Excerpted records
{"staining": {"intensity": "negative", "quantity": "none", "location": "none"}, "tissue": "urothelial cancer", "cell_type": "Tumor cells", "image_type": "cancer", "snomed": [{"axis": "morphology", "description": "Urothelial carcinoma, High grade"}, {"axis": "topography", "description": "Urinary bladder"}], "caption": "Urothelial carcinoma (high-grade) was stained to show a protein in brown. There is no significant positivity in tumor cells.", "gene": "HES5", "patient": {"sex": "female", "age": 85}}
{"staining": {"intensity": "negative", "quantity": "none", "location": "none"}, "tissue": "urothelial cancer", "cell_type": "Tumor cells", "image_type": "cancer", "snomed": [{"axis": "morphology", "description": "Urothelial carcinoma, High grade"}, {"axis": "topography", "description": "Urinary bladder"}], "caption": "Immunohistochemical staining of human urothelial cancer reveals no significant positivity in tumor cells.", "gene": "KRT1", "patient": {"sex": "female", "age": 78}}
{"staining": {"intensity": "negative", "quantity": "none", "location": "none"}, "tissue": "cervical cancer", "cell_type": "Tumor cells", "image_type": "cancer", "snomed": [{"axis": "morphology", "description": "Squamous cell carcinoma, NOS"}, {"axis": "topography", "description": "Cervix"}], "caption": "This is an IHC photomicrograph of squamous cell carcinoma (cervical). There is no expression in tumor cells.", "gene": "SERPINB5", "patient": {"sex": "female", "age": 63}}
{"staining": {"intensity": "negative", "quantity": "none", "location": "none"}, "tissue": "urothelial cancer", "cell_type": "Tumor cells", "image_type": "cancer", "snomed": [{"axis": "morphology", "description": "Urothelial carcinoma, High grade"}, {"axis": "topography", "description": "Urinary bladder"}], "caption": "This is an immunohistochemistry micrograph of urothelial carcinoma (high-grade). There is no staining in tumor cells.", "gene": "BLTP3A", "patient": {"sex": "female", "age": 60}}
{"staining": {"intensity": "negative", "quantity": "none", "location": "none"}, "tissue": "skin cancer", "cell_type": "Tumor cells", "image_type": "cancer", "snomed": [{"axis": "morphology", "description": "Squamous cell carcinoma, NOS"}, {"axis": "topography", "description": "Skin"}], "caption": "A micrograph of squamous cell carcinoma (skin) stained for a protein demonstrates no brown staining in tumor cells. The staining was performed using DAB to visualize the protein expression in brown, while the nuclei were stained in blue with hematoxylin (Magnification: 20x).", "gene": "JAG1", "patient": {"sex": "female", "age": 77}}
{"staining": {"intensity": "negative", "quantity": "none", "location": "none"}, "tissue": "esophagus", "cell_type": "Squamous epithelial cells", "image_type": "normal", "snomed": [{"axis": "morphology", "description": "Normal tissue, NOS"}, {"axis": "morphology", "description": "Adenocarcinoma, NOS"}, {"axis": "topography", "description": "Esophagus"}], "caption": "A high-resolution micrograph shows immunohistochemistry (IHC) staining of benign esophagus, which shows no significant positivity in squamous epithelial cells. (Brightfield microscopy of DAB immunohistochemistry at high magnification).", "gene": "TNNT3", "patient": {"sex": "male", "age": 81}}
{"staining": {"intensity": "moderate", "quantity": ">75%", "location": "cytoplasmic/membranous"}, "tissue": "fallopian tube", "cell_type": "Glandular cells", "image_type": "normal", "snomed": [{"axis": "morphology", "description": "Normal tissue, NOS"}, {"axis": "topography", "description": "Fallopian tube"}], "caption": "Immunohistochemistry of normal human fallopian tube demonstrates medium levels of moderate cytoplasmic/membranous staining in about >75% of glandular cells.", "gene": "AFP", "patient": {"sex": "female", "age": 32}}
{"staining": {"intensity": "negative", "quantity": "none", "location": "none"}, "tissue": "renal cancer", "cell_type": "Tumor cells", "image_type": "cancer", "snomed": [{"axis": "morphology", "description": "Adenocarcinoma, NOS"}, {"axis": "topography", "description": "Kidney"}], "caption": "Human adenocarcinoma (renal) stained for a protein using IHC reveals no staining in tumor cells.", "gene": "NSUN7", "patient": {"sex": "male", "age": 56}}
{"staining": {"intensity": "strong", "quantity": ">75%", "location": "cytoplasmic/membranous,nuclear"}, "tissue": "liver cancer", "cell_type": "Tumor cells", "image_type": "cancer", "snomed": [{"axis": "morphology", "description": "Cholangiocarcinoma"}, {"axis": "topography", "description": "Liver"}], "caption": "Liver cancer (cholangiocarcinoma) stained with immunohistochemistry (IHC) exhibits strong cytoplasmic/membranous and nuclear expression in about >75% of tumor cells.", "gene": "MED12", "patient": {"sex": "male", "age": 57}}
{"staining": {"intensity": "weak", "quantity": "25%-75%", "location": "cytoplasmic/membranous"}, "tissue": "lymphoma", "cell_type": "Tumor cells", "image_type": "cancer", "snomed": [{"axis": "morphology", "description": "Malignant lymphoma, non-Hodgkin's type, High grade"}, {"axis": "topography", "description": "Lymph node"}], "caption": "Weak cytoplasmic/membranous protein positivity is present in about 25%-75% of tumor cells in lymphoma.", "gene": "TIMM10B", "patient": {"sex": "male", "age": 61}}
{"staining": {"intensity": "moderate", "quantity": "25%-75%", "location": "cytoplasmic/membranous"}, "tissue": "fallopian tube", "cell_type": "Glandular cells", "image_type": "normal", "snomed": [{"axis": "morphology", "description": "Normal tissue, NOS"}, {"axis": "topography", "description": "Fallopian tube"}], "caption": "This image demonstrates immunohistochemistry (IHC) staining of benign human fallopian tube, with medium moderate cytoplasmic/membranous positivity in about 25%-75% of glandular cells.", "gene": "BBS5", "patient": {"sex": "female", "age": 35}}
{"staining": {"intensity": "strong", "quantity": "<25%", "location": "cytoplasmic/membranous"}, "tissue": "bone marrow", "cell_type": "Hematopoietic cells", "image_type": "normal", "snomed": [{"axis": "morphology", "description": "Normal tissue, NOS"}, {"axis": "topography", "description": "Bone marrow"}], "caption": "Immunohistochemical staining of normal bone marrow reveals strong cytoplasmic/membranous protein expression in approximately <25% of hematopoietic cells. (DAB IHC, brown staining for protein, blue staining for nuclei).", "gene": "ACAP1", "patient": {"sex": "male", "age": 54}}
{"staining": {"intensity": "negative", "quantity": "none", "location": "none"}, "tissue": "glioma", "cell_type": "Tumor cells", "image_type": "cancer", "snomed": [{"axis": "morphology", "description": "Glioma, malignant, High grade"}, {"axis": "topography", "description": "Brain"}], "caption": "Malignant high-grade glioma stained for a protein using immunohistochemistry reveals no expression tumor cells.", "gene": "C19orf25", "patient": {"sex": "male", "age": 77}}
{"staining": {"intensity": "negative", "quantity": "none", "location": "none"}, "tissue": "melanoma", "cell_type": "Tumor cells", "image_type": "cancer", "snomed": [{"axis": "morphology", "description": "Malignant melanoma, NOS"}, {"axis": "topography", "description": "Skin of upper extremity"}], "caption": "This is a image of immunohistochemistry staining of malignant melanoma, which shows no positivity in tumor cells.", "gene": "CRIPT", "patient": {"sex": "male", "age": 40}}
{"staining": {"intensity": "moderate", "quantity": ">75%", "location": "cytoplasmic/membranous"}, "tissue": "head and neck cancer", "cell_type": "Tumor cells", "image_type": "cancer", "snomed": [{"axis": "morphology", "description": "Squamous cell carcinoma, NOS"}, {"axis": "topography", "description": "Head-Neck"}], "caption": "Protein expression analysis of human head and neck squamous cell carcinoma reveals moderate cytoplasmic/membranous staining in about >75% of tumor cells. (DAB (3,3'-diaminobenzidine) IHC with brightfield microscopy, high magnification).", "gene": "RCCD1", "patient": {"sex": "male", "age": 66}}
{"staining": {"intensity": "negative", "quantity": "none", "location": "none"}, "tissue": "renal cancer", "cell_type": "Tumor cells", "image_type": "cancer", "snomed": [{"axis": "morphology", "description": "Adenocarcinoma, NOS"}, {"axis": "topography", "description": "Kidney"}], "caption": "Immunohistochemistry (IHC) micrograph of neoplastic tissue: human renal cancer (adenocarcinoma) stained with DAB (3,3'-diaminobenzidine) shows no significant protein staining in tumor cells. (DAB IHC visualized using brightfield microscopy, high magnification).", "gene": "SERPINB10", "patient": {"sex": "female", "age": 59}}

Task details
Write out, from the lines above, only those from the line with "adenocarcinoma (renal) stained" to the line with "non-Hodgkin's type, High", exactly as given, including the first and the last.

Solved problem
{"staining": {"intensity": "negative", "quantity": "none", "location": "none"}, "tissue": "renal cancer", "cell_type": "Tumor cells", "image_type": "cancer", "snomed": [{"axis": "morphology", "description": "Adenocarcinoma, NOS"}, {"axis": "topography", "description": "Kidney"}], "caption": "Human adenocarcinoma (renal) stained for a protein using IHC reveals no staining in tumor cells.", "gene": "NSUN7", "patient": {"sex": "male", "age": 56}}
{"staining": {"intensity": "strong", "quantity": ">75%", "location": "cytoplasmic/membranous,nuclear"}, "tissue": "liver cancer", "cell_type": "Tumor cells", "image_type": "cancer", "snomed": [{"axis": "morphology", "description": "Cholangiocarcinoma"}, {"axis": "topography", "description": "Liver"}], "caption": "Liver cancer (cholangiocarcinoma) stained with immunohistochemistry (IHC) exhibits strong cytoplasmic/membranous and nuclear expression in about >75% of tumor cells.", "gene": "MED12", "patient": {"sex": "male", "age": 57}}
{"staining": {"intensity": "weak", "quantity": "25%-75%", "location": "cytoplasmic/membranous"}, "tissue": "lymphoma", "cell_type": "Tumor cells", "image_type": "cancer", "snomed": [{"axis": "morphology", "description": "Malignant lymphoma, non-Hodgkin's type, High grade"}, {"axis": "topography", "description": "Lymph node"}], "caption": "Weak cytoplasmic/membranous protein positivity is present in about 25%-75% of tumor cells in lymphoma.", "gene": "TIMM10B", "patient": {"sex": "male", "age": 61}}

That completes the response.